19 mai 2008 - 02H47
- Attentat du Marriott - Pays basque

Attentat attribué à l'ETA au Pays Basque espagnol
L'attentat, qui a eu lieu à proximité de Bilbao, n'a pas fait de victime. Un appel téléphonique de l'organisation indépendantiste ETA avait précédé l'explosion.

Une camionnette piégée a explosé dans la nuit de dimanche à lundi dans la ville basque de Getxo (nord de l'Espagne), après un appel téléphonique du groupe indépendantiste basque armé ETA, a annoncé la radio publique RNE, qui n'a pas fait état de victimes.
  
La bombe a explosé sur le front de mer de la ville côtière de Getxo, située à proximité de Bilbao, à 00H50 (22H50 GMT), causant des dommages "significatifs" aux immeubles alentour, a précisé la radio.
  
L'explosion a été précédée, près d'une heure avant, par une alerte téléphonique au service d'assistance routière basque (DYA) d'un correspondant anonyme avertissant qu'une camionnette piégée allait exploser, a ajouté RNE citant des responsables locaux.
  
La police a alors bouclé cette zone résidentielle et a fait évacuer les logements situés à proximité du véhicule suspect. Les services de police fouillaient les environs à la recherche d'autres engins explosifs.
  
Selon la télévision publique TVE, l'explosion a été entendue à des kilomètres.
  
Les appels à la DYA sont traditionnellement utilisés par l'ETA pour avertir de l'imminence d'une explosion dans le Pays Basque.
  
Un attentat similaire a eu lieu mercredi tuant un garde civil et blessant quatre autres de ses collègues.

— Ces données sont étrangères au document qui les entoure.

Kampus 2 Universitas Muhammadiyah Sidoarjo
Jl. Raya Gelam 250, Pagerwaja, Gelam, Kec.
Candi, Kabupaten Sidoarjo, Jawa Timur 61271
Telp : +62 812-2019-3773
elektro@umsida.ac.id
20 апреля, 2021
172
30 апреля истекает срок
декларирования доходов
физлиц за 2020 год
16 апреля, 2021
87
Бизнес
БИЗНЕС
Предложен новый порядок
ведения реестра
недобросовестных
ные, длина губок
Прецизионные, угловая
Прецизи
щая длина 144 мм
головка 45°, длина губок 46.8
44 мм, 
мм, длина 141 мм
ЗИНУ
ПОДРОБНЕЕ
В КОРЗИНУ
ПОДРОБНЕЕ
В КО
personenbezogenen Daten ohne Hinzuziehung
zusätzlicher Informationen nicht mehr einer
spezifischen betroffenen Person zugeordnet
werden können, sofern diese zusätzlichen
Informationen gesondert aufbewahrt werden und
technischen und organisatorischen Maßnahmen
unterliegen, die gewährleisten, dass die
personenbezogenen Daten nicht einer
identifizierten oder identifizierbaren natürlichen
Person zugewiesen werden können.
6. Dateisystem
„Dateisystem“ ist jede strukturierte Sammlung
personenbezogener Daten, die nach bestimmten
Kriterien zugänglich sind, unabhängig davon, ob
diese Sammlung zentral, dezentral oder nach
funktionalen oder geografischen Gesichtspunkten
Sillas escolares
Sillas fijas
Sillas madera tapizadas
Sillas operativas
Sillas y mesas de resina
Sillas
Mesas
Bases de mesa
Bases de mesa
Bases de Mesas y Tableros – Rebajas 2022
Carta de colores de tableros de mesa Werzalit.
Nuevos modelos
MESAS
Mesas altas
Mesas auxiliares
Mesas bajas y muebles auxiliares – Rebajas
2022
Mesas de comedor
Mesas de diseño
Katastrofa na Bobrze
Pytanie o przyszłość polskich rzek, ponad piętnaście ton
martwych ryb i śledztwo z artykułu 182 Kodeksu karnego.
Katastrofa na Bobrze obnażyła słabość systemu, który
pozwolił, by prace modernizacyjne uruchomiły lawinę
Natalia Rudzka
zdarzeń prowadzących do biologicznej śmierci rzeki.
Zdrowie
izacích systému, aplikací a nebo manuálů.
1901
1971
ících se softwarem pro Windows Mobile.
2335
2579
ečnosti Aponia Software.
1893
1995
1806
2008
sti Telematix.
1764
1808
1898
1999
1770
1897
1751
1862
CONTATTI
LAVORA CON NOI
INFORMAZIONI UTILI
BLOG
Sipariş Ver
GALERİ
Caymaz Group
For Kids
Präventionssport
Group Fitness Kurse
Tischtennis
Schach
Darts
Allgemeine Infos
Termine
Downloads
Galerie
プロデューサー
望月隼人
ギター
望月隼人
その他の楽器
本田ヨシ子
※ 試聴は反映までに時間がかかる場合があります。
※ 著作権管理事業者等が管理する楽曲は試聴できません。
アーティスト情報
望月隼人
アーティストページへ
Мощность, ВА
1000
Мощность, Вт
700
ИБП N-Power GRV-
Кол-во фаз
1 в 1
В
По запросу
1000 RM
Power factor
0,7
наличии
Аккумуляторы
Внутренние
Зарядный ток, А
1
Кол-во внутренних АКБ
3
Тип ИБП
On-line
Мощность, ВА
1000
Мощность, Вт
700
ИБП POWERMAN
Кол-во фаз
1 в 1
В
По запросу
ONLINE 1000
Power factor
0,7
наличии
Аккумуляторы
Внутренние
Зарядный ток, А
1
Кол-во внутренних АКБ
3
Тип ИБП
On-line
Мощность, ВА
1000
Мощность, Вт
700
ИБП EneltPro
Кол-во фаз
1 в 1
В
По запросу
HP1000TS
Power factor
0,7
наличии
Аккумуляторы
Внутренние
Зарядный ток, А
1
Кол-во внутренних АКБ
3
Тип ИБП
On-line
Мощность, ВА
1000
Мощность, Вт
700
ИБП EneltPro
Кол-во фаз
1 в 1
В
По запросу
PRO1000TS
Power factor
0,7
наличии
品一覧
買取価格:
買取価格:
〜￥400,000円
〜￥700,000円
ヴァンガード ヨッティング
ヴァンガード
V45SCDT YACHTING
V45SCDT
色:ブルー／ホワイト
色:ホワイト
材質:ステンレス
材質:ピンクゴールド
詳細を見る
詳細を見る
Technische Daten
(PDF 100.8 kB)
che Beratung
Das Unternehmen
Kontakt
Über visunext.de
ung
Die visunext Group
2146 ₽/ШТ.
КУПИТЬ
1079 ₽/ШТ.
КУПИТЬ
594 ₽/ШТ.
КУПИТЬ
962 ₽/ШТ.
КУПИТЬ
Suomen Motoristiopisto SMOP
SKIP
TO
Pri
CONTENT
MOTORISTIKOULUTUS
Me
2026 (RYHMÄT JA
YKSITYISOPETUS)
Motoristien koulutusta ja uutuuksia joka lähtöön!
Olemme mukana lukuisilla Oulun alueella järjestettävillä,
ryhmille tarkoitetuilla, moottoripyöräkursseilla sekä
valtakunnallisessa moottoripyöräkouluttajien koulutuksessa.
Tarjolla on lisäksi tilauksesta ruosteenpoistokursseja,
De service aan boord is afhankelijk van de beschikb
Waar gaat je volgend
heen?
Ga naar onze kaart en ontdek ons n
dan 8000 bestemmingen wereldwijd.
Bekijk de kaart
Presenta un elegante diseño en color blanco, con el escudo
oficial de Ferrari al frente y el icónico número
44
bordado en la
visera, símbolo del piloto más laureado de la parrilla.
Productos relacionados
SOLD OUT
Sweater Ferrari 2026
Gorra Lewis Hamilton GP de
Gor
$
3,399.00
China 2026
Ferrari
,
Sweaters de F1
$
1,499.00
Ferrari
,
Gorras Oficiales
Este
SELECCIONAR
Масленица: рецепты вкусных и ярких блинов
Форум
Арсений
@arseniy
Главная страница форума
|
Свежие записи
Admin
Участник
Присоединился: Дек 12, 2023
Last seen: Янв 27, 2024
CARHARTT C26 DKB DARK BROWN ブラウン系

Une fourgonnette piégée visant une caserne de Legutiano, au Pays Basque (nord), avait explosé, suscitant une condamnation unanime de la classe politique en Espagne.
  
L'ETA voulait "commettre un massacre", a affirmé le ministre de l'Intérieur Alfredo Perez Rubalcaba, soulignant le caractère "particulièrement ignoble" de cet attentat de "nature indiscriminée", qui visait mercredi une caserne où dormaient 29 personnes, dont cinq enfants.
  
L'attentat, qui n'a pas été revendiqué, est unanimement attribué à l'organisation séparatiste basque armée ETA.
  
La presse espagnole estimait jeudi que l'ETA était parvenue à reconstituer une force de frappe après la trêve qu'elle a observé entre mars et décembre 2006 (formellement rompue en juin 2007), et qu'elle s'appuyait désormais sur une solide infrastructure.
  
L'ETA, dont le symbole est une hache entrelacée d'un serpent, est tenue pour responsable de la mort de plus de 820 personnes (ce chiffre ne prend pas en compte l'attentat de mercredi) en 40 ans de lutte armée contre l'Etat espagnol.
  
L'ETA (Euskadi Ta Askatasuna, Patrie basque et Liberté), figure depuis 2001 sur la liste européenne des organisations terroristes.